Sherrill's oldest and closest friend, Charlie Harris, now a minister and psychotherapist in Arlington, Tex., said Sherrill was a shy person whose loneliness seemed to result from an empty home life. Harris, who was in Sherrill's 1959 graduating class at Harding High School in Oklahoma City, recalled that he would sometimes talk in fatalistic terms about his father, Robert Sherrill, who is now believed deceased. At that time the elder Sherrill was divorced and lived in another city.

"I now remember vividly that Pat would tell me that his father had a disabling mental illness," Harris said in an interview today. "This was 25 years ago, and when I think about his descriptions now, it sounds like perhaps it was Alzheimer's disease. In any case, he would talk about it and say how he was afraid he would get it in middle age. I remember him saying that that was why he didn't want to get married or have children, because he didn't want to pass it on in his genes."

Police investigators have not yet discovered where or how the elder Sherrill may have died.

In high school, Harris said, Sherrill was on the periphery of the most popular group of kids. "We went to movies together and hung out at the Split-T Restaurant. No one disliked him. He had a dry sense of humor. If there was anything strange or negative about him, it was his lack of social skills. He was just shy and awkward, a big guy, about as big then as he was later, maybe 6 feet and 210 pounds. And he was balding even then."

Harris and Sherrill went to Oklahoma University after high school, but Harris lived in a fraternity and Sherrill in a dormitory.

"He never had much money in his life," Harris said. "That must have pulled him away from his peers to a certain degree. He couldn't afford to do certain things others of us could do."

Sherrill dropped out after one year. He spent the next two decades drifting from one temporary interest to another: the military, different colleges and universities and various jobs. "Every time I came back home and saw him he seemed more lonely and withdrawn," Harris said. "Maybe I should have reached out to him more. My job is to help people like him, but I guess because he was my friend it was actually harder. He had this wall. He made it clear that you could go so far, and no farther."

Attorney Cox said that in the last seven years she had spent countless hours talking with Sherrill but never got to know him.

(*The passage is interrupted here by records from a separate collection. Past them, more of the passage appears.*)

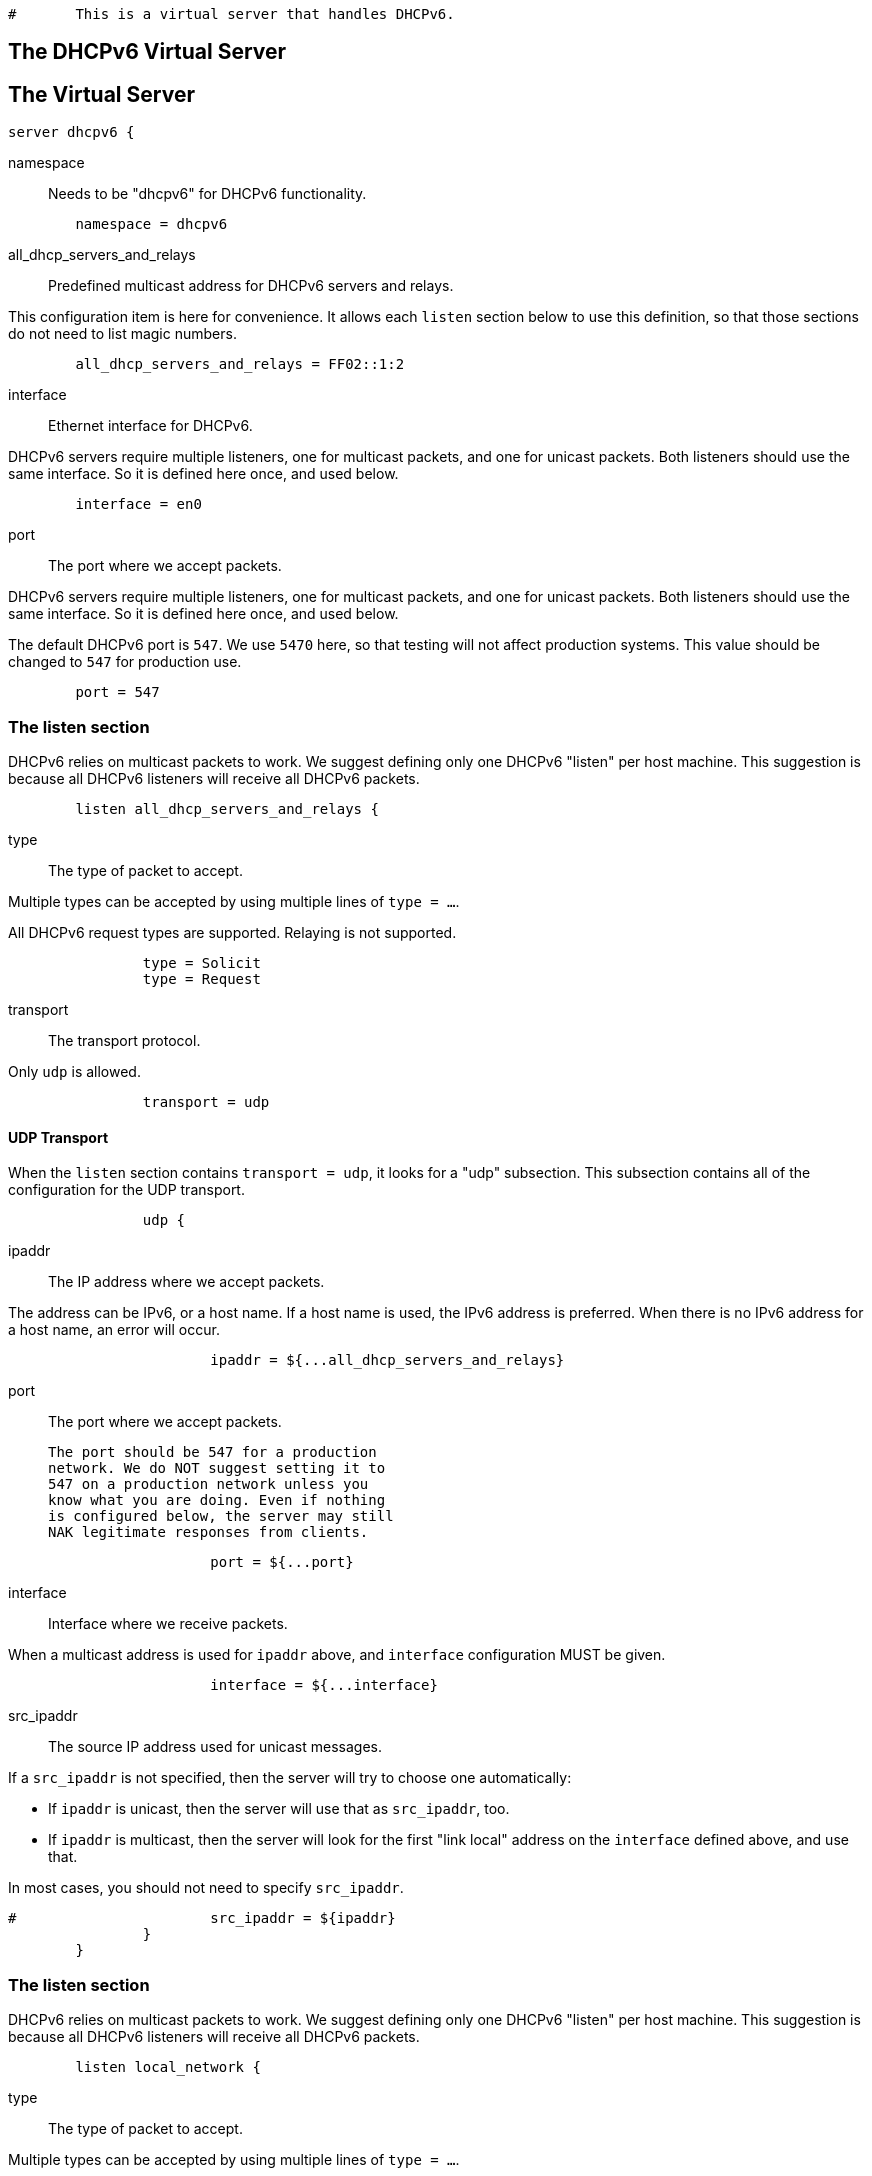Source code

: 
```
#	This is a virtual server that handles DHCPv6.
```




== The DHCPv6 Virtual Server


## The Virtual Server

```
server dhcpv6 {
```

namespace:: Needs to be "dhcpv6" for DHCPv6 functionality.

```
	namespace = dhcpv6

```

all_dhcp_servers_and_relays:: Predefined multicast address
for DHCPv6 servers and relays.

This configuration item is here for convenience.  It allows
each `listen` section below to use this definition, so that
those sections do not need to list magic numbers.

```
	all_dhcp_servers_and_relays = FF02::1:2

```

interface:: Ethernet interface for DHCPv6.

DHCPv6 servers require multiple listeners, one for multicast
packets, and one for unicast packets.  Both listeners should
use the same interface.  So it is defined here once, and used
below.

```
	interface = en0

```

port:: The port where we accept packets.

DHCPv6 servers require multiple listeners, one for multicast
packets, and one for unicast packets.  Both listeners should
use the same interface.  So it is defined here once, and used
below.

The default DHCPv6 port is `547`.  We use `5470` here, so that
testing will not affect production systems.  This value should
be changed to `547` for production use.

```
	port = 547

```

### The listen section

DHCPv6 relies on multicast packets to work.  We suggest
defining only one DHCPv6 "listen" per host machine.  This
suggestion is because all DHCPv6 listeners will receive all
DHCPv6 packets.

```
	listen all_dhcp_servers_and_relays {
```

type:: The type of packet to accept.

Multiple types can be accepted by using multiple
lines of `type = ...`.

All DHCPv6 request types are supported.  Relaying
is not supported.

```
		type = Solicit
		type = Request

```

transport:: The transport protocol.

Only `udp` is allowed.

```
		transport = udp

```

#### UDP Transport

When the `listen` section contains `transport =
udp`, it looks for a "udp" subsection.  This
subsection contains all of the configuration for
the UDP transport.

```
		udp {
```

ipaddr:: The IP address where we accept
packets.

The address can be IPv6, or a host name.
If a host name is used, the IPv6 address is
preferred.  When there is no IPv6 address
for a host name, an error will occur.

```
			ipaddr = ${...all_dhcp_servers_and_relays}

```

port:: The port where we accept packets.

 The port should be 547 for a production
 network. We do NOT suggest setting it to
 547 on a production network unless you
 know what you are doing. Even if nothing
 is configured below, the server may still
 NAK legitimate responses from clients.

```
			port = ${...port}

```

interface:: Interface where we receive packets.

When a multicast address is used for `ipaddr` above,
and `interface` configuration MUST be given.

```
			interface = ${...interface}

```

src_ipaddr:: The source IP address used for
unicast messages.

If a `src_ipaddr` is not specified, then
the server will try to choose one automatically:

  * If `ipaddr` is unicast, then the server will use
  that as `src_ipaddr`, too.

  * If `ipaddr` is multicast, then the server will
  look for the first "link local" address on the
  `interface` defined above, and use that.

In most cases, you should not need to specify
`src_ipaddr`.

```
#			src_ipaddr = ${ipaddr}
		}
	}

```

### The listen section

DHCPv6 relies on multicast packets to work.  We suggest
defining only one DHCPv6 "listen" per host machine.  This
suggestion is because all DHCPv6 listeners will receive all
DHCPv6 packets.

```
	listen local_network {
```

type:: The type of packet to accept.

Multiple types can be accepted by using multiple
lines of `type = ...`.

A listener which is using a unicast `ipaddr`
should not receive Solicit, Rebind, or Reconfirm
packets.  Those packets MUST be sent to a multicast
address.

```
		type = Request
		type = Information-Request

```

transport:: The transport protocol.

Only `udp` is allowed.

```
		transport = udp

```

#### UDP Transport

When the `listen` section contains `transport =
udp`, it looks for a "udp" subsection.  This
subsection contains all of the configuration for
the UDP transport.

```
		udp {
```

ipaddr:: The IP address where we accept
packets.

The address can be IPv6, or a host name.
If a host name is used, the IPv6 address is
preferred.  When there is no IPv6 address
for a host name, an error will occur.

If an `ipaddr` is not defined, then the
configuration MUST specify an `interface`.
The server will look for the first
"link local" address on that interface,
and use that as the value for `ipaddr`.

```
#			ipaddr = 2001:db8::

			port = ${...port}
			interface = ${...interface}
		}
	}

```

#### State machine configuration

```
	dhcpv6 {
```

status_code_on_success:: Include a status-code
option in the packet even when the operation is
successful (status code 0).

RFC8415 states that the absence of a status-code
option is identical to a status-code option with
value (0).  This option is included in case
there are broken DHCPv6 clients that require an
explicit success notification.

This config item is disabled by default as
including status-code adds approximately 6 bytes
per nested message, and some clients are buggy
and count any status-code option as a failure
indication.

```
#		status_code_on_success = no

```

send_failure_message:: Concatenate the contents
of any Module-Failure-Message attribute in the
request, and include it in the message field
of the status-code option when status-code is
not 0 or when `status_code_on_success = yes`.

This is disabled by default as these messages
may reveal sensitive information about the
internal state of the server.

It's recommended to only enable this config item
for debugging, or in conjunction with
move_failure_message_to_parent where the upstream
relay is trusted and secure.

```
#		send_failure_message = no

```

move_failure_message_to_parent:: Move all
Module-Failure-Message attributes to the parent
request.

Attributes are only moved when:

- A parent request is available.
- The parent request of type DHCPv6.
- status-code != 0, or `status_code_on_success = yes`

When combined with send_failure_message and
a secure upstream DHCPv6 relay this provides a
useful debugging tool where the reason for a
given allocation failure can be determined from
packet traces, or trace functionality on the
upstream relay.

As relays will strip off the outer relay-message
as the packet moves through them, the contents
of the Module-Failure-Message will not reach
the end DHCPv6 client.

```
#		move_failure_message_to_parent = yes
	}

```

Receive a Solicit message

```
recv Solicit {
	ok
}

```

Send an Advertise message

```
send Advertise {
```

All replies MUST include a Server-ID option

```
	reply.Server-ID.DUID = UUID
	reply.Server-ID.DUID.UUID.Value := 0x00000000000000000000000000000000
}

```

Receive a Solicit message

```
recv Request {
	ok
}

send Offer {
```

All replies MUST include a Server-ID option

```
	reply.Server-ID.DUID = UUID
	reply.Server-ID.DUID.UUID.Value := 0x00000000000000000000000000000000
}

```

We also support recv / send for all normal DHCPv6 packet types.

See dictionary/dhcpv6/dictionary.freeradius.internal for a list of
packet type names.


```
recv Information-Request {
	ok
}

send Reply {
```

All replies MUST include a Server-ID option

```
	reply.Server-ID.DUID = UUID
	reply.Server-ID.DUID.UUID.Value := 0x00000000000000000000000000000000
}

}
```

== Default Configuration

```
```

"He was always friendly, but from the first time I met him I realized he was an extremely lonely person," Cox said.

"We'd talk about anything except his personal life. He was real pro-American, patriotic, and he liked to talk about marksmanship and about current events, especially the Middle East," Cox added. "But in the back of my mind I always thought he needed help. And when I heard about the shooting and heard the name Pat Sherrill, I thought there may be a lot of Pat Sherrills but it's got to be him. I don't think he could handle the loneliness."

Thirty ministers and city officials gathered this morning to coordinate the difficult healing process in Edmond.

They were joined later in the day by psychologists from the National Organization of Victim Assistance, including Michael Mantel, the community crisis coordinator in San Ysidro, Calif., after the slaying of 21 people at a McDonald's restaurant there in 1984.

Members of the Edmond clergy tried to make sure that families of the dead and wounded had as much spiritual and psychological help as could be provided.

They planned a community memorial service to be held Sunday afternoon. On the night of the shooting, the first memorial service was held at the First Baptist Church of Edmond. Three of the 14 killed by Sherrill had been members of the church.

After counseling the victims' families all day, Alan Day, the minister, stood before hundreds of grief-stricken parishioners and said this city would recover and learn from the tragedy.

Day ended his sermon with these words: "We clench our fists in the face of death and say, oh death, where is thy sting. Oh grave, where is thy victory."